# Implementing Conway's Game of Life in Go⚡ I recently started learning Go and I absolutely love it. I think implementing Conway's Game of Life in a language is like a more sophisticated 'Hello World' program. Its pretty easy to do it and you learn a lot of stuff about that language. So that's what I did.

## Walk-through

So first let's initialize a Go project:

``````go mod init github.com/nexxeln/go-gol
``````

Now make a `gol.go` file. This is where all our code will go.

``````package main

import (
"image/color"
"log"
"math/rand"

"github.com/hajimehoshi/ebiten"
)
``````

So we start by declaring this as the main package and importing the tools we need. The last one called `ebiten` is a very simple 2-D engine written in Go, and we import it straight from GitHub which is pretty cool.

``````const scale int = 2
const width = 300
const height = 300

var blue color.Color = color.RGBA{69, 145, 196, 255}
var yellow color.Color = color.RGBA{255, 230, 120, 255}
var grid [width][height]uint8 = [width][height]uint8{}
var buffer [width][height]uint8 = [width][height]uint8{}
var count int = 0
``````

Here we have declared some global variables. The `scale` is the density of the pixels. `width` and `height` are the width and height of the window. Next we declare some colors namely blue and yellow. The `grid` is where everything is going to be displayed and the `buffer` is the next iteration of the `grid`.

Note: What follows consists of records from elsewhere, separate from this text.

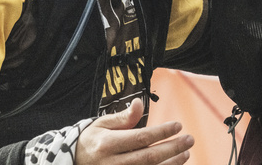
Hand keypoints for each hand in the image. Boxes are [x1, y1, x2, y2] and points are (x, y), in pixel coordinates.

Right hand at [76, 99, 193, 164]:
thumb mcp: (102, 124)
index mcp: (107, 144)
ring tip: (186, 154)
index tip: (178, 125)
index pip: (140, 138)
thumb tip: (140, 103)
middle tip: (189, 139)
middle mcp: (111, 163)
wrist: (72, 162)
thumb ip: (123, 117)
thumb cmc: (91, 140)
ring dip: (171, 164)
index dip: (161, 132)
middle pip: (148, 158)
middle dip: (172, 149)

``````func update() error {
for x := 1; x < width-1; x++ {
for y := 1; y < height-1; y++ {
buffer[x][y] = 0
n := grid[x-1][y-1] + grid[x-1][y+0] + grid[x-1][y+1] + grid[x+0][y-1] + grid[x+0][y+1] + grid[x+1][y-1] + grid[x+1][y+0] + grid[x+1][y+1]

if grid[x][y] == 0 && n == 3 {
buffer[x][y] = 1
} else if n < 2 || n > 3 {
buffer[x][y] = 0
} else {
buffer[x][y] = grid[x][y]
}
}
}

temp := buffer
buffer = grid
grid = temp
return nil
}
``````

This is the update function. Here we first get all the neighbors of the cell and store it in `n`. Next we check if the cells around it are dead, if yes we make it alive. If there's overpopulation or under population we make it dead, otherwise we just copy it to the next iteration. After that we just return `nil`.

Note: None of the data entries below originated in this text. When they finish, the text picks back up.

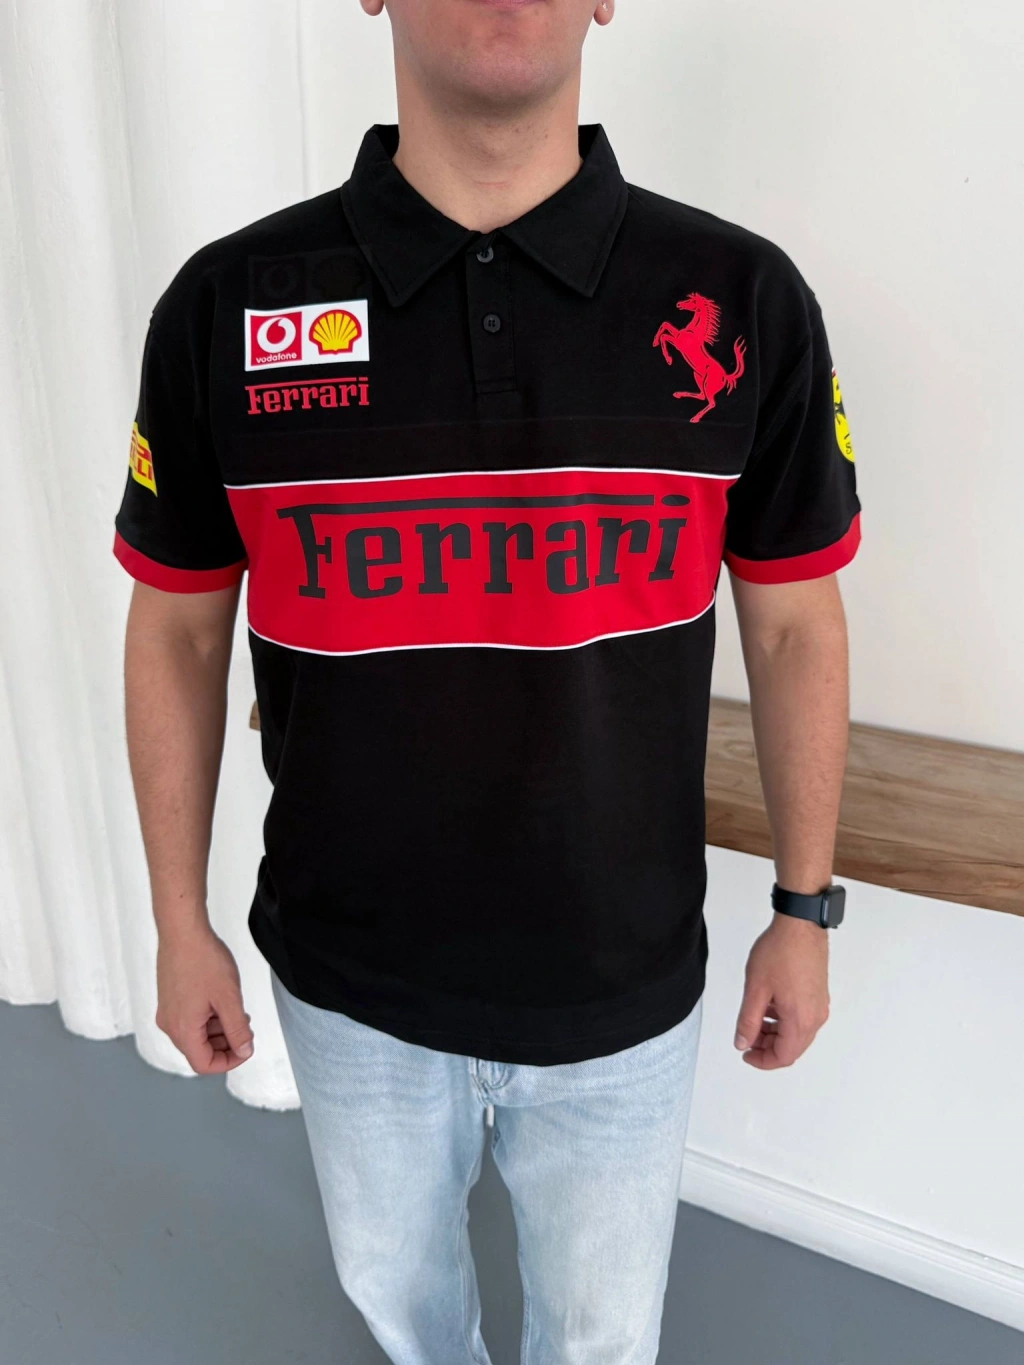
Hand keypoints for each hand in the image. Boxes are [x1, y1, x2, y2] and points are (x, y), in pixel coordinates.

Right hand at [156, 923, 254, 1073]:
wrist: (182, 931)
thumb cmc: (203, 960)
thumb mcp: (229, 998)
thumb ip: (237, 1029)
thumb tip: (244, 1050)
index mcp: (182, 1029)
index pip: (204, 1063)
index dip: (229, 1062)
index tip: (246, 1048)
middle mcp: (170, 1024)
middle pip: (199, 1050)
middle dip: (226, 1044)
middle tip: (246, 1029)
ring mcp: (167, 1010)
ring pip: (195, 1034)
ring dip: (218, 1030)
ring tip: (238, 1013)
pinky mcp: (169, 998)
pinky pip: (189, 1018)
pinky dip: (208, 1017)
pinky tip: (223, 1002)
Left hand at [733, 913, 829, 1069]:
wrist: (800, 924)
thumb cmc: (781, 951)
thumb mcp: (756, 989)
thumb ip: (748, 1020)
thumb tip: (743, 1042)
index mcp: (801, 1020)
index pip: (783, 1056)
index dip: (762, 1060)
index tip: (746, 1054)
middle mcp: (815, 1016)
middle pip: (792, 1048)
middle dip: (767, 1047)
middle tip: (747, 1037)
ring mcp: (819, 1005)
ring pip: (797, 1034)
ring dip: (775, 1033)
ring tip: (755, 1018)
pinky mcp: (819, 994)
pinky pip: (803, 1018)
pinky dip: (784, 1020)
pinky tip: (769, 1005)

``````func display(window *ebiten.Image) {
window.Fill(blue)

for x := 0; x < width; x++ {
for y := 0; y < height; y++ {
for i := 0; i < scale; i++ {
for j := 0; j < scale; j++ {
if grid[x][y] == 1 {
window.Set(x*scale+i, y*scale+j, yellow)
}
}
}
}
}
}
``````

This is the display function which is going to render it on the screen. This is where `ebiten` comes in. We start by defining `window` as an `ebiten.Image` and fill it with a nice blue color. Next for every pixel we're going to set that pixel as yellow.

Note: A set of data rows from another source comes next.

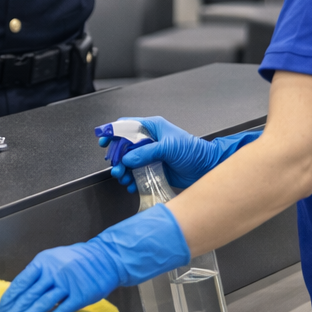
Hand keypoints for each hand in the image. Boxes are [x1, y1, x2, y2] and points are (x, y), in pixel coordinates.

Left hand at [0, 205, 190, 311]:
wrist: (105, 258)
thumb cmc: (77, 259)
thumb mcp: (53, 259)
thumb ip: (38, 274)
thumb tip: (20, 291)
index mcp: (42, 262)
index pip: (20, 283)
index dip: (9, 299)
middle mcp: (52, 272)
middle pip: (28, 296)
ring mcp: (66, 284)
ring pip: (41, 304)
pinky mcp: (79, 296)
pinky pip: (60, 311)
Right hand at [101, 116, 261, 191]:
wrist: (207, 168)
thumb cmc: (193, 151)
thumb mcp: (169, 147)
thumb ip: (147, 152)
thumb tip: (128, 159)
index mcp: (152, 128)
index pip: (126, 126)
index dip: (113, 132)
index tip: (104, 140)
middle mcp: (149, 140)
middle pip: (124, 146)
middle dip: (117, 156)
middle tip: (115, 166)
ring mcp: (150, 155)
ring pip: (128, 161)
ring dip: (123, 170)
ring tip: (123, 177)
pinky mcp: (153, 169)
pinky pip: (136, 174)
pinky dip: (132, 180)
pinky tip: (131, 184)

``````func frame(window *ebiten.Image) error {
count++
var err error = nil
if count == 20 {
err = update()
count = 0
}
if !ebiten.IsDrawingSkipped() {
display(window)
}

return err
}
``````

This is the frame function. First we increment the `count` variable, and once it reaches 20 we're going to call the `update` function and reset the `count` variable. We also check if ebiten is not going to skip the rendering phase, then we're just going to call the `display` function and render it to the screen.

We're almost finished, let's set up our main function.

``````func main() {
for x := 1; x < width-1; x++ {
for y := 1; y < height-1; y++ {
if rand.Float32() < 0.5 {
grid[x][y] = 1
}
}
}

if err := ebiten.Run(frame, width, height, 2, "Game of Life"); err != nil {
log.Fatal(err)
}
}
``````

So we start off by setting up the grid and randomly populating it with cells using `rand.Float32()`. Next we use `ebiten.Run` to run the program with the name "Game of Life". If `ebiten.Run` returns an error we're just going to log it to the terminal. This is reminiscent of pattern matching in Rust.

Well that's pretty much it! Now just open up the terminal and run the program:

``````go run ./main.go
``````

All the code can be found here.

This was my first blog ever, so please tell me if I did something wrong. If you read till here you're very cool. Okay bye!